In yet another aspect, some implementations of the technology described herein include a computer-readable storage medium (e.g., the computer-readable storage media 1706) for storing computer-readable instructions (e.g., 1708). One or more hardware processors (e.g., 1704) execute the computer-readable instructions to perform any of the methods described herein (e.g., any of the methods of A1-A12 or B1).
More generally stated, any of the individual elements and steps described herein can be combined, without limitation, into any logically consistent permutation or subset. Further, any such combination can be manifested, without limitation, as a method, device, system, computer-readable storage medium, data structure, article of manufacture, graphical user interface presentation, etc. The technology can also be expressed as a series of means-plus-format elements in the claims, although this format should not be considered to be invoked unless the phase “means for” is explicitly used in the claims.
As to terminology used in this description, the phrase “configured to” encompasses various physical and tangible mechanisms for performing an identified operation. The mechanisms can be configured to perform an operation using the hardware logic circuity 1714 of Section C. The term “logic” likewise encompasses various physical and tangible mechanisms for performing a task. For instance, each processing-related operation illustrated in the flowcharts of Section B corresponds to a logic component for performing that operation.

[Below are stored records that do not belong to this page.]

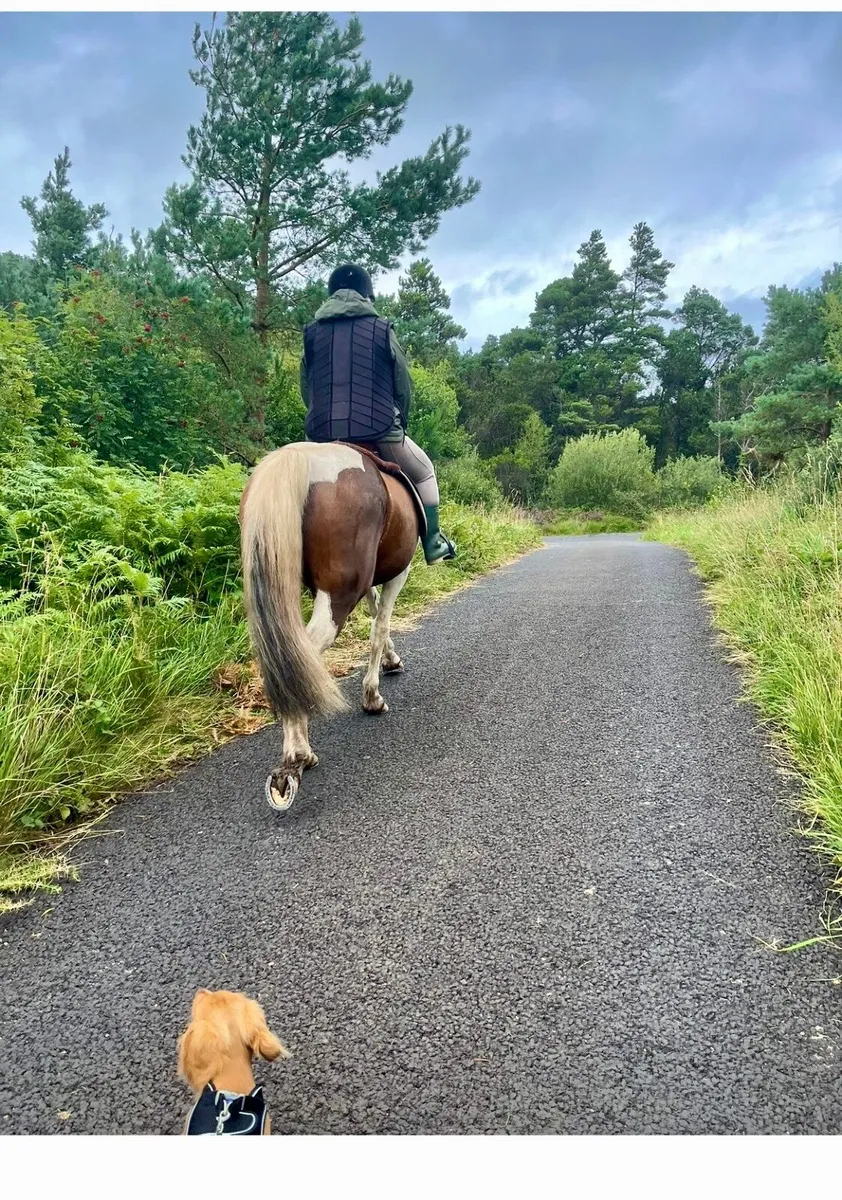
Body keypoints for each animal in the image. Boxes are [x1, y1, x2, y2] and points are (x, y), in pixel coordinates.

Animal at [239, 441, 423, 812]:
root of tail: (297, 458)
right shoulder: (399, 572)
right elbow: (380, 624)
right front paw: (372, 697)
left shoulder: (368, 580)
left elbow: (374, 610)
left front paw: (391, 660)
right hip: (339, 592)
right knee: (302, 654)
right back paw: (298, 756)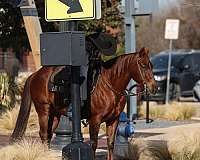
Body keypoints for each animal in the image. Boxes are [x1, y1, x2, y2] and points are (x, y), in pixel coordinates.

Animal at [10, 47, 157, 159]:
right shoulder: (95, 120)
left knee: (48, 135)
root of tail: (35, 74)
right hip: (43, 111)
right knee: (44, 134)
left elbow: (110, 144)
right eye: (143, 65)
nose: (154, 87)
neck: (110, 85)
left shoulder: (113, 120)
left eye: (151, 65)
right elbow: (93, 144)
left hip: (55, 115)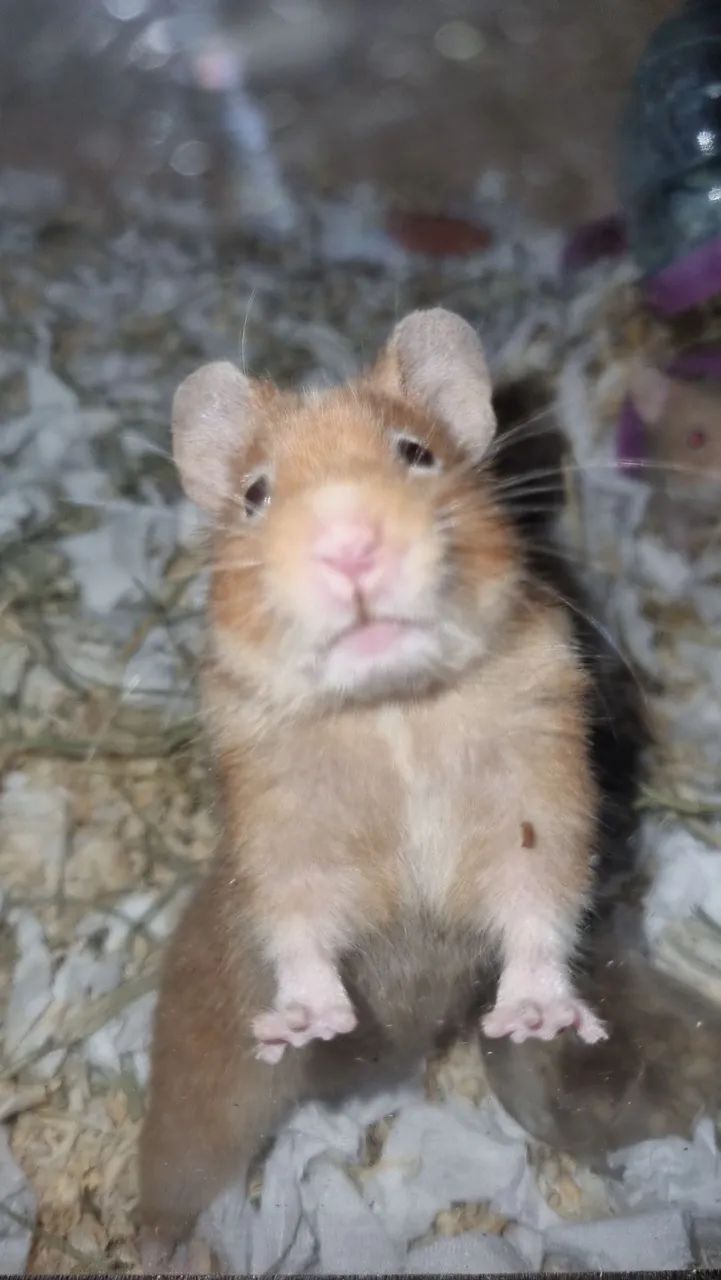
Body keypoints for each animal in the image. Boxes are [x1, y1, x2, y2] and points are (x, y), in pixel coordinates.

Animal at [139, 308, 606, 1263]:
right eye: (256, 495)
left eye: (415, 454)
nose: (349, 546)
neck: (395, 713)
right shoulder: (281, 833)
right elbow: (300, 922)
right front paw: (306, 1023)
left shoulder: (542, 793)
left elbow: (538, 903)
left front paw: (536, 1020)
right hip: (201, 1101)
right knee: (173, 1170)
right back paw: (151, 1246)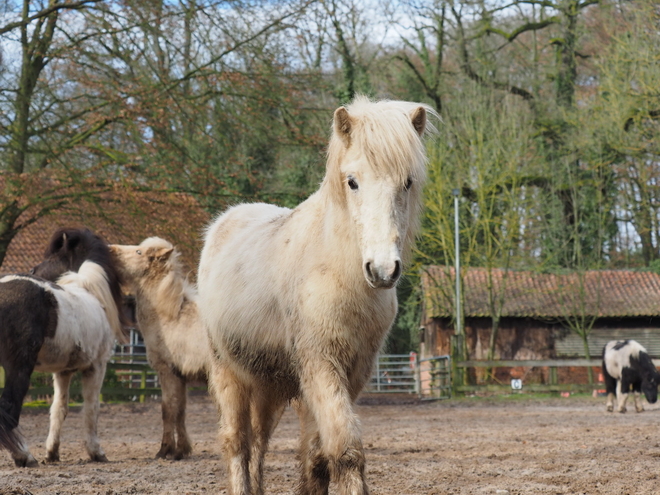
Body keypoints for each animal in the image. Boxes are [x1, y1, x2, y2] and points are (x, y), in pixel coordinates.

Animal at [0, 229, 126, 468]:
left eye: (52, 258)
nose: (33, 269)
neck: (90, 292)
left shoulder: (63, 372)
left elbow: (59, 409)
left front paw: (52, 453)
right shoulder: (96, 367)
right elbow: (91, 409)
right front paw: (96, 452)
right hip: (17, 369)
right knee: (9, 410)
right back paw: (24, 456)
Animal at [109, 237, 210, 462]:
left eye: (138, 252)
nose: (109, 249)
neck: (171, 317)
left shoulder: (167, 372)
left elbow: (168, 410)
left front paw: (165, 451)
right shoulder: (180, 376)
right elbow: (180, 411)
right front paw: (181, 450)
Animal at [197, 97, 434, 495]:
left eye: (408, 182)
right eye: (352, 181)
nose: (382, 270)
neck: (337, 272)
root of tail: (223, 223)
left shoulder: (352, 373)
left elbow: (318, 459)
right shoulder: (321, 365)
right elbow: (345, 450)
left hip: (269, 386)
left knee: (259, 443)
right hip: (228, 373)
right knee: (237, 442)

This description may have identified one or more features as “optional.” This type of statement is not to be interpreted as an exhaustive indication of features that may be considered optional; that is, other features can be considered as optional, although not explicitly identified in the text. Further, any description of a single entity is not intended to preclude the use of plural such entities; similarly, a description of plural entities is not intended to preclude the use of a single entity. Further, while the description may explain certain features as alternative ways of carrying out identified functions or implementing identified mechanisms, the features can also be combined together in any combination. Further, the term “plurality” refers to two or more items, and does not necessarily imply “all” items of a particular kind, unless otherwise explicitly specified. Further, the descriptors “first,” “second,” “third,” etc. are used to distinguish among different items, and do not imply an ordering among items, unless otherwise noted. The phrase “A and/or B” means A, or B, or A and B. Further, the terms “comprising,” “including,” and “having” are open-ended terms that are used to identify at least one part of a larger whole, but not necessarily all parts of the whole. Finally, the terms “exemplary” or “illustrative” refer to one implementation among potentially many implementations.
In closing, the description may have set forth various concepts in the context of illustrative challenges or problems. This manner of explanation is not intended to suggest that others have appreciated and/or articulated the challenges or problems in the manner specified herein. Further, this manner of explanation is not intended to suggest that the subject matter recited in the claims is limited to solving the identified challenges or problems; that is, the subject matter in the claims may be applied in the context of challenges or problems other than those described herein.
Although the subject matter has been described in language specific to structural features and/or methodological acts, it is to be understood that the subject matter defined in the appended claims is not necessarily limited to the specific features or acts described above. Rather, the specific features and acts described above are disclosed as example forms of implementing the claims.